Insurance economic drivers outperforming overall US GDP: Triple-I

According to a recent insurance economics outlook from the Insurance Information Institute (Triple-I), the economic drivers of the US property & casualty (P&C) insurance industry are growing faster than the nation’s Gross Domestic Product (GDP), and are anticipated to gain further momentum in the event of Federal Reserve monetary rate cuts.

Michel Léonard, Ph.D., CBE, chief economist and data scientist, Triple-I, in the organization’s April 2024 Outlook, commented: “We’ve been forecasting that P/C underwriting growth would catch up on overall GDP and it has. Triple-I forecasts P&C underlying growth to increase to 3.4% in 2024, 1.2% above the Fed’s GDP forecast of 2.2%. It will likely take at least another year for this economic rising tide to lift the P/C industry’s overall growth and performance.”

He added: “Triple-I expects P&C underlying growth to continue outperforming overall GDP growth into 2025 and 2026.”

Moreover, by using the Fed’s GDP forecast as a basis for comparison, it has been revealed, that underlying insurance growth is expected to outperform overall US growth by an average of 2.0% over the next three years.

Léonard continued: “Different economic stress scenarios may reduce or widen the spread between P&C underlying growth and overall GDP growth, or even reverse the overall trend of P&C underlying growth outperforming overall GDP growth.

“The top two risks to underlying insurance growth and overall GDP growth is the Fed slowing or reversing course on monetary easing and renewed geopolitical risk including global supply chain disruptions.”

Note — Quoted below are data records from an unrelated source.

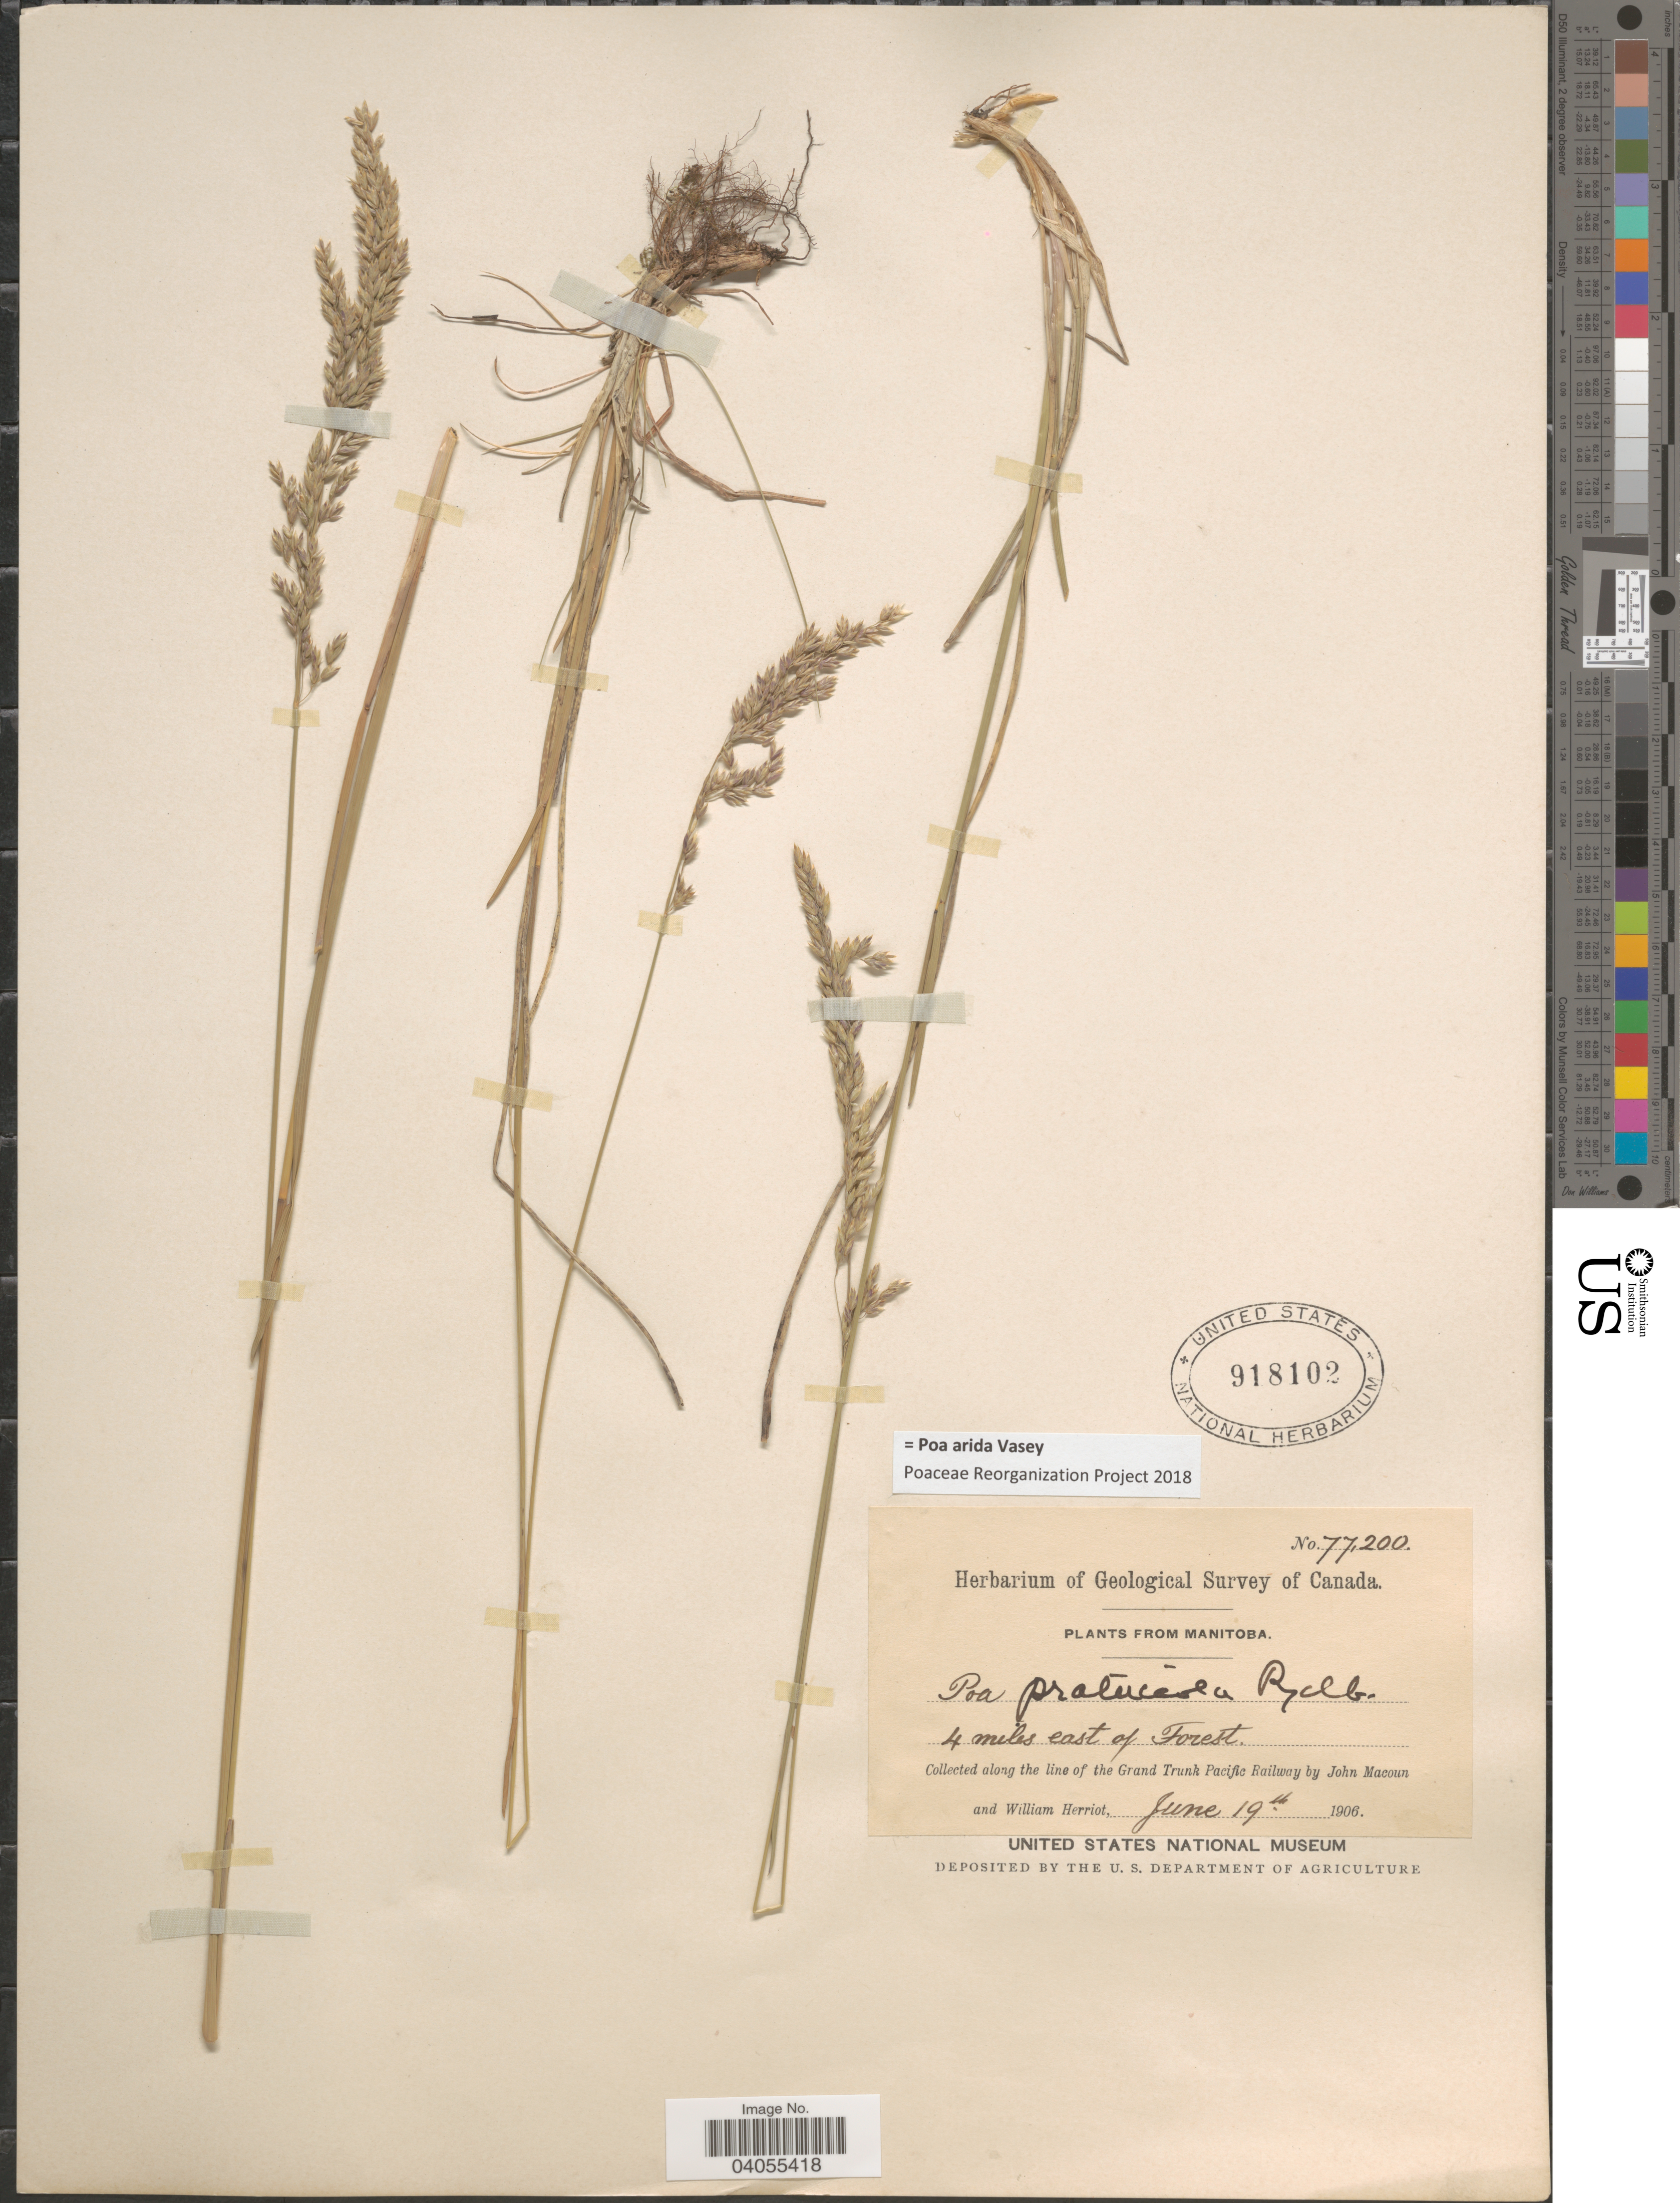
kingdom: Plantae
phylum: Tracheophyta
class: Liliopsida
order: Poales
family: Poaceae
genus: Poa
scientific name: Poa arida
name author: Vasey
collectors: J. Macoun & W. Herriot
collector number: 77200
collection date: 1906-06-19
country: Canada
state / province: Manitoba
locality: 4 miles east of Forest. Along the line of the Grand Trunk Pacific Railway.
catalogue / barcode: US 918102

Importantly, it is worth noting, that Triple-I has been, and remains, more optimistic about growth than the Fed due to the fact that its models put less emphasis than the Fed’s on the negative impact of each additional interest rate increase on GDP growth and the unemployment rate, the report explains.

Therefore, for 2024, Triple-I’s forecast for overall GDP growth sits at 2.6%, compared to the Fed’s 2.2%.

Léonard said that a decision by the Fed to cut interest rates this year, “would provide further tailwind to key insurance underwriting growth such as housing and auto sales.”